Background: The detection of conserved motifs in promoters of orthologous genes (phylogenetic footprints) has become a common strategy to predict cis-acting regulatory elements. Several software tools are routinely used to raise hypotheses about regulation. However, these tools are generally used as black boxes, with default parameters. A systematic evaluation of optimal parameters for a footprint discovery strategy can bring a sizeable improvement to the predictions.

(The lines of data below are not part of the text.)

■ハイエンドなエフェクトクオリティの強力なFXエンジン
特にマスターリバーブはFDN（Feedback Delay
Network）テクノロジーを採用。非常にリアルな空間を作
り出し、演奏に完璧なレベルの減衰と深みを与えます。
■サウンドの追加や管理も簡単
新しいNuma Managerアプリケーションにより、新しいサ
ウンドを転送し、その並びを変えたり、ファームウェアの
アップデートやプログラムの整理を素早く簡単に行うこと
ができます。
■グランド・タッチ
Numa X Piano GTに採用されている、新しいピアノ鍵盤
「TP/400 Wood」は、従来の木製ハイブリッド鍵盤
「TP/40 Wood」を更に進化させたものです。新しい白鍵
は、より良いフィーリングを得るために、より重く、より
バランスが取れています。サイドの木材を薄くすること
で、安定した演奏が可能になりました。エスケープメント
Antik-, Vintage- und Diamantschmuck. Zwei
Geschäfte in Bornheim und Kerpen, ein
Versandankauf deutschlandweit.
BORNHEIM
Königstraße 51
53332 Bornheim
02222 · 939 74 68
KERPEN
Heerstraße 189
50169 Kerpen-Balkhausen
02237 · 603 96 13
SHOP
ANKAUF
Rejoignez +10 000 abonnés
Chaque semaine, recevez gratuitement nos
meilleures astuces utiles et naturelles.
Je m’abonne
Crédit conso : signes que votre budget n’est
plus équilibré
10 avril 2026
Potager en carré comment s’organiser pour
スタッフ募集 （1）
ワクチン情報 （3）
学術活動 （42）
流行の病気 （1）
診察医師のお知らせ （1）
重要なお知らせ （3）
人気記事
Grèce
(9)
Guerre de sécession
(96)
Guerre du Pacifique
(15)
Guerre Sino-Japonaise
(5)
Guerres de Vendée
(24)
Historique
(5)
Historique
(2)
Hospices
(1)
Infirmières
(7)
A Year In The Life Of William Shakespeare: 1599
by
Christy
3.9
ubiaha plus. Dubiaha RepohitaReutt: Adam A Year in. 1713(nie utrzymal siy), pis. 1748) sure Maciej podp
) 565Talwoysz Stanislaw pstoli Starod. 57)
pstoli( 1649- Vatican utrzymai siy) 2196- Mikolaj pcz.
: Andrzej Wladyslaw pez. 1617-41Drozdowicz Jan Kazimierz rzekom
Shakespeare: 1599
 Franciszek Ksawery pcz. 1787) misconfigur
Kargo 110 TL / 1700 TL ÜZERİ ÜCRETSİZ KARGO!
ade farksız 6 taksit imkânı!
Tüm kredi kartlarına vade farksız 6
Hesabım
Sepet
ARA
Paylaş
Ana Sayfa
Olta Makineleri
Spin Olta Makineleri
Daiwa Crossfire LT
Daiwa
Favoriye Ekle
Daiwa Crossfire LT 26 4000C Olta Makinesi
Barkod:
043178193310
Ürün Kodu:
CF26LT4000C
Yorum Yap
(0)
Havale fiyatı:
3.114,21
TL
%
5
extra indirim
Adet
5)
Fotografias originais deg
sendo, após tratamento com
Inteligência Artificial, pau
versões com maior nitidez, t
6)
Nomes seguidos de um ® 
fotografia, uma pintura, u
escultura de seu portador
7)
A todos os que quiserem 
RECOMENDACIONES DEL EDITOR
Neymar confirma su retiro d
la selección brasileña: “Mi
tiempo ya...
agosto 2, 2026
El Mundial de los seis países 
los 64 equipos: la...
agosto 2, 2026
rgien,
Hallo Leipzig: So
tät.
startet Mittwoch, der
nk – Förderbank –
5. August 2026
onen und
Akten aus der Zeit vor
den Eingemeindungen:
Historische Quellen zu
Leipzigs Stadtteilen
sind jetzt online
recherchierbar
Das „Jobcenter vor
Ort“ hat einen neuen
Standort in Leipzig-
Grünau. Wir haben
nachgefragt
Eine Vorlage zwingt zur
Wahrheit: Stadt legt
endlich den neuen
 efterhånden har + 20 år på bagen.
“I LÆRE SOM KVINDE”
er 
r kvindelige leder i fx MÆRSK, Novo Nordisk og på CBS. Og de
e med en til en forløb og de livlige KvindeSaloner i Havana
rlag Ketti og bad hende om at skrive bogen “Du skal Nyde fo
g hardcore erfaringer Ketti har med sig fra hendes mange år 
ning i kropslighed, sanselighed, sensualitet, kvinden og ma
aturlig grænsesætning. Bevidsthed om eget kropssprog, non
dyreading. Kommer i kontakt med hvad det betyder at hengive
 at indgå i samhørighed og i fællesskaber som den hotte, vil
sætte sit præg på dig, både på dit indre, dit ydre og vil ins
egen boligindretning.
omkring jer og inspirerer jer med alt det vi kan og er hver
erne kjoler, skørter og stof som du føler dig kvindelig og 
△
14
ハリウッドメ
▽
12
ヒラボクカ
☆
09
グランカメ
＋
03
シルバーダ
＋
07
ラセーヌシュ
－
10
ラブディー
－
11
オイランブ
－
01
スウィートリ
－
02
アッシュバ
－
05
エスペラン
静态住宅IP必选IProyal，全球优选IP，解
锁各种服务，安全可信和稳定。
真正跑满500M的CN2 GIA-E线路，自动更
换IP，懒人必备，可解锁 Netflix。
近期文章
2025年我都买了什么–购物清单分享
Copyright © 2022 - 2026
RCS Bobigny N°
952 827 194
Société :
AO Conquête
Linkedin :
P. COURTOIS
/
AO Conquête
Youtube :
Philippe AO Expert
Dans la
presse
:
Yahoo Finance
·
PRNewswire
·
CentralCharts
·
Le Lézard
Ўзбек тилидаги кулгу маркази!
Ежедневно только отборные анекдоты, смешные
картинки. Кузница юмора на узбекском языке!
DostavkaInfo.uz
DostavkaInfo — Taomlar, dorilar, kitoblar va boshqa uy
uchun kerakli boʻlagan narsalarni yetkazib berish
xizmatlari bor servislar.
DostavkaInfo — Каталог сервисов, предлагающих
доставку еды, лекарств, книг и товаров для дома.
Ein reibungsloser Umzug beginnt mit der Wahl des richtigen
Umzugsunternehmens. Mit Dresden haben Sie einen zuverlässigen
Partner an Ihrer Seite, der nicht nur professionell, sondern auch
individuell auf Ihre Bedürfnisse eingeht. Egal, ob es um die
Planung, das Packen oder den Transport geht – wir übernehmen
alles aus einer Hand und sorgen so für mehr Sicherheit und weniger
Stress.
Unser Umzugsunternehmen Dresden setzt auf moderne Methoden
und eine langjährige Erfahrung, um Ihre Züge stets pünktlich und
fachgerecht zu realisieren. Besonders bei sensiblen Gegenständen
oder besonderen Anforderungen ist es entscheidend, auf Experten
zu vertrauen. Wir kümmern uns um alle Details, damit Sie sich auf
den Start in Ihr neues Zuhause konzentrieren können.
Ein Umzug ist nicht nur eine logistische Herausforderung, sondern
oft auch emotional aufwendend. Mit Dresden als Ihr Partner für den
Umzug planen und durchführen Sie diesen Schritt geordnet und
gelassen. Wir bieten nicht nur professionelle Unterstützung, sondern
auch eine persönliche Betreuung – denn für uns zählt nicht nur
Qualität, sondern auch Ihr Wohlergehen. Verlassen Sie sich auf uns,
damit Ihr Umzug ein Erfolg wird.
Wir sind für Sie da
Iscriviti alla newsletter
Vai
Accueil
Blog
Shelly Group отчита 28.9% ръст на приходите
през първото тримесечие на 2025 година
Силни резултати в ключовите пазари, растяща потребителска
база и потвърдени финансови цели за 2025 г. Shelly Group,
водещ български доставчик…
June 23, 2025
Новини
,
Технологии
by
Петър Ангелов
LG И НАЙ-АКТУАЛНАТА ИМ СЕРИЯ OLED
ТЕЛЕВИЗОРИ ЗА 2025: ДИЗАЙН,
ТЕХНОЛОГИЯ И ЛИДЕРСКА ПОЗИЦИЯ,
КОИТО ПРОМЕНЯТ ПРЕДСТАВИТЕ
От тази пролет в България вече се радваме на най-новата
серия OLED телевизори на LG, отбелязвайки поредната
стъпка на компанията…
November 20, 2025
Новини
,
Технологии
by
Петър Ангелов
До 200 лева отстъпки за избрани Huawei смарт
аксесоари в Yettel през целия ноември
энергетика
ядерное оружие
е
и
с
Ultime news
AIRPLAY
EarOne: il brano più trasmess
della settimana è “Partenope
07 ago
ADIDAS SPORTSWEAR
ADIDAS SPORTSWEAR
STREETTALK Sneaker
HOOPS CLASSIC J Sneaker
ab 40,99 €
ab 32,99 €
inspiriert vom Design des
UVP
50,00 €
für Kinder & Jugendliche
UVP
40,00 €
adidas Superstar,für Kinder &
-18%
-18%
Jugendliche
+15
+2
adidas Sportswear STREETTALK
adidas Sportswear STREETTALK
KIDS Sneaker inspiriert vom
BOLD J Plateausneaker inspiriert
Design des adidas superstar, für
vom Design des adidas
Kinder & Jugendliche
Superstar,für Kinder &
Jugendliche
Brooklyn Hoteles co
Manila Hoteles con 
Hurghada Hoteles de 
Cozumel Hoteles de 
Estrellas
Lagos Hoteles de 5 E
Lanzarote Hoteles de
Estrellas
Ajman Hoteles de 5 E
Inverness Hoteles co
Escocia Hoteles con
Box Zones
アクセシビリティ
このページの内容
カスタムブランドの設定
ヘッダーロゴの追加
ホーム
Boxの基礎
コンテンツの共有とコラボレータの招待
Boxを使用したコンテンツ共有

Results: We evaluate the performances of a footprint discovery approach based on the detection of over-represented spaced motifs. This method is particularly suitable for (but not restricted to) Bacteria, since such motifs are typically bound by factors containing a Helix-Turn-Helix domain. We evaluated footprint discovery in 368 Escherichia coli K12 genes with annotated sites, under 40 different combinations of parameters (taxonomical level, background model, organism-specific filtering, operon inference). Motifs are assessed both at the levels of correctness and significance. We further report a detailed analysis of 181 bacterial orthologs of the LexA repressor. Distinct motifs are detected at various taxonomical levels, including the 7 previously characterized taxon-specific motifs. In addition, we highlight a significantly stronger conservation of half-motifs in Actinobacteria, relative to Firmicutes, suggesting an intermediate state in specificity switching between the two Gram-positive phyla, and thereby revealing the on-going evolution of LexA auto-regulation.
Conclusion: The footprint discovery method proposed here shows excellent results with E. coli and can readily be extended to predict cis-acting regulatory signals and propose testable hypotheses in bacterial genomes for which nothing is known about regulation.